U-Bahnhof Berlin-Mitte, in einer Nacht am Wochenende: Zwischen müden Passanten und ausgelassenen Partygängern wird ein 17-Jähriger von einer Männergruppe angegriffen. Sie treten ihn zu Boden und schlagen immer wieder auf ihn ein. Danach flüchten sie unerkannt. Vorfälle wie dieser im Februar 2017 passieren immer wieder.

Maria Plötz ist Vertreterin der Bundesfrauengruppe der GdP und Polizeibeamtin in Niederbayern

© privat

Körpersprache vs. Kampftechniken

Zivilcouragiert handeln bedeutet, dass man dem Täter gegenüber eine klare Position bezieht. Deswegen ist es wichtig, dem Täter selbstbewusst und mit einer sicheren Körpersprache entgegenzutreten: „Eine gerade und sichere Körperhaltung zeugt von Wehrhaftigkeit und der Bereitschaft zu helfen. Im Vergleich dazu erscheint jemand, der gebückt und distanziert auftritt, wehrlos und angreifbar.“ Ein selbstbewusster Helfer mit fester Stimme kann einen Täter während eines Konflikts verunsichern, was zu einem Überraschungsmoment führen kann. „Wenn der Täter überrascht wird, richtet er seine Aufmerksamkeit für einen Moment lang nicht mehr auf sein Opfer, sondern auf die umstehenden Personen. Das Opfer könnte diesen Moment nutzen, um sich in Sicherheit zu bringen“, erklärt Plötz. Neben Kursen, die den Teilnehmern eine sichere Körpersprache und ein selbstbewusstes Auftreten vermitteln, gibt es auch vermehrt Kursangebote, in denen die Teilnehmer Kampftechniken zur Selbstverteidigung lernen können. Obwohl Plötz das Angebot grundsätzlich positiv sieht, findet sie, dass das Erlernen und die Anwendung von Kampftechniken nur langfristig Sinn macht: „Es ist jahrelange Übung erforderlich bis man die einzelnen Techniken verinnerlicht hat und richtig anwenden kann.“ Den Einsatz von Pfefferspray sieht sie kritisch.
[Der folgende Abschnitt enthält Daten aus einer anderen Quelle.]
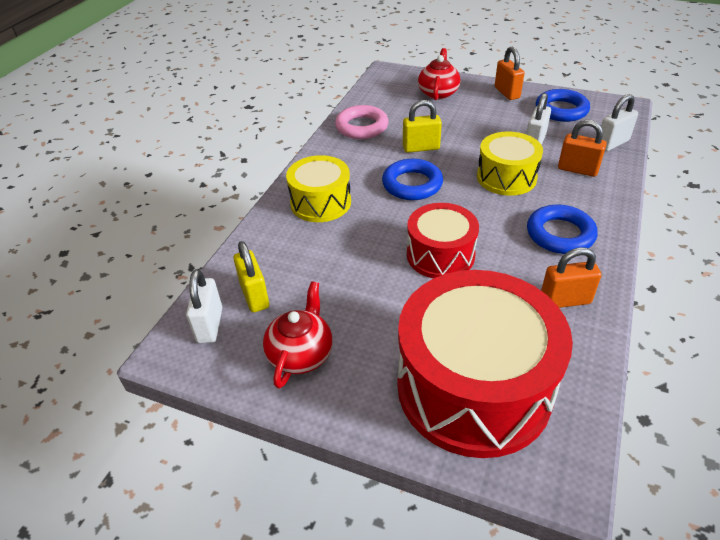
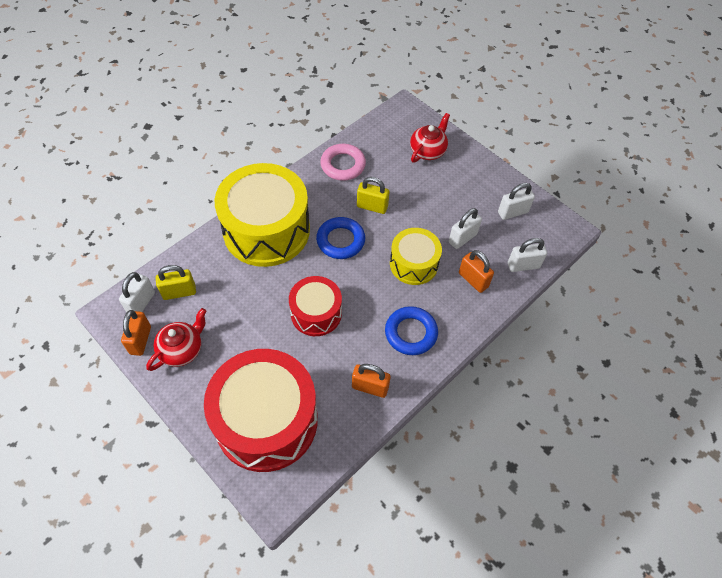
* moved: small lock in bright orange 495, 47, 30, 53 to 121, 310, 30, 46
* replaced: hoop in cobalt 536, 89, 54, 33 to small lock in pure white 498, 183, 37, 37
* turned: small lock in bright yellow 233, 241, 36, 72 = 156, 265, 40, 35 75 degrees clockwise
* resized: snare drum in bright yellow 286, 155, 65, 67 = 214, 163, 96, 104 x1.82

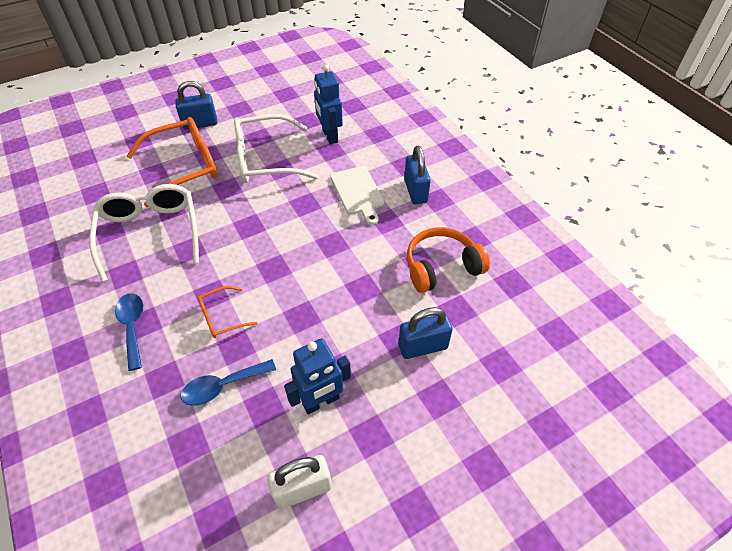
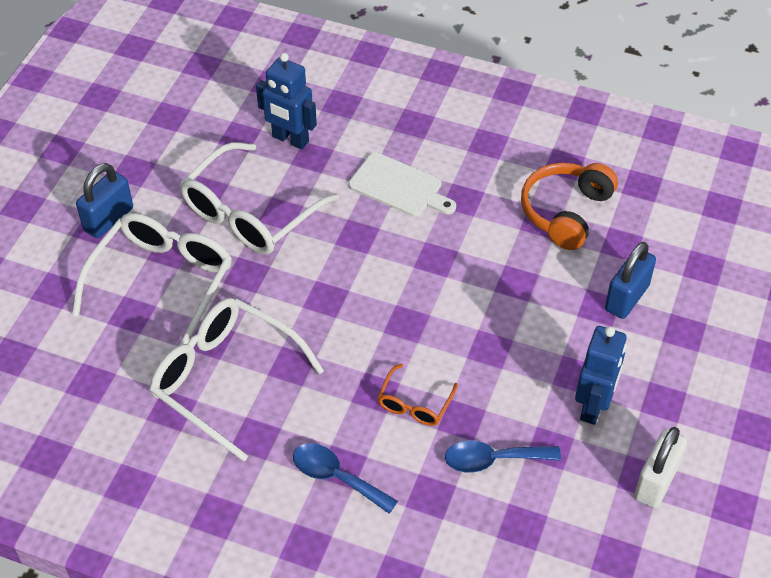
* removed: small lock in cobalt 404, 146, 27, 58
* recoloured: spectacles in bright orange 127, 117, 90, 90 to spectacles in pure white 72, 213, 160, 132
* turned: tablespoon in cobalt 181, 359, 95, 47 = 445, 440, 116, 33 60 degrees clockwise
Sie warnt vor neuen Gefahren, die durch den Besitz einer solchen Waffe entstehen können: „Man sollte immer wissen, wie man mit einer Waffe umgeht und sich darüber im Klaren sein, dass sie auch gegen einen selbst verwendet werden kann.“ Im Zweifel rät sie dazu die eigene Stimme zu nutzen und irgendwie auf sich aufmerksam zu machen. Kommt es zu einer körperlichen Auseinandersetzung, können auch Dinge des täglichen Lebens, wie die eigene Tasche oder ein Regenschirm zur Verteidigung benutzt werden.

Der entscheidende Faktor

Man kann nicht garantieren, dass jemand nach der intensiven Auseinandersetzung mit dem Thema Zivilcourage seine Ängste und Unsicherheiten überwindet und sich selbstbewusst und in jeden Konflikt einmischen wird. Der entscheidende Faktor ist aber, dass jemand in einer brenzligen Situation überhaupt hinguckt, sie versucht einzuschätzen und andere Menschen darauf aufmerksam macht. Der Täter muss Widerstand bemerken und dem Opfer muss geholfen werden. Wie genau der Konflikt gelöst wird, ist situationsabhängig. Wichtiger ist die innere Entschlossenheit, dass jemand in der Nähe ist, der helfen möchte und dazu jede Möglichkeit nutzt, die ihm zur Verfügung steht. Das gibt auch Maria Plötz ihren Teilnehmern am Ende eines Kurses zur Ermutigung mit auf den Weg: „Zivilcourage ist nicht von körperlicher Stärke und Größe abhängig, sondern vielmehr von der Bereitschaft und der Einstellung dazu, Hilfe leisten zu wollen.“

FL (24.02.2017)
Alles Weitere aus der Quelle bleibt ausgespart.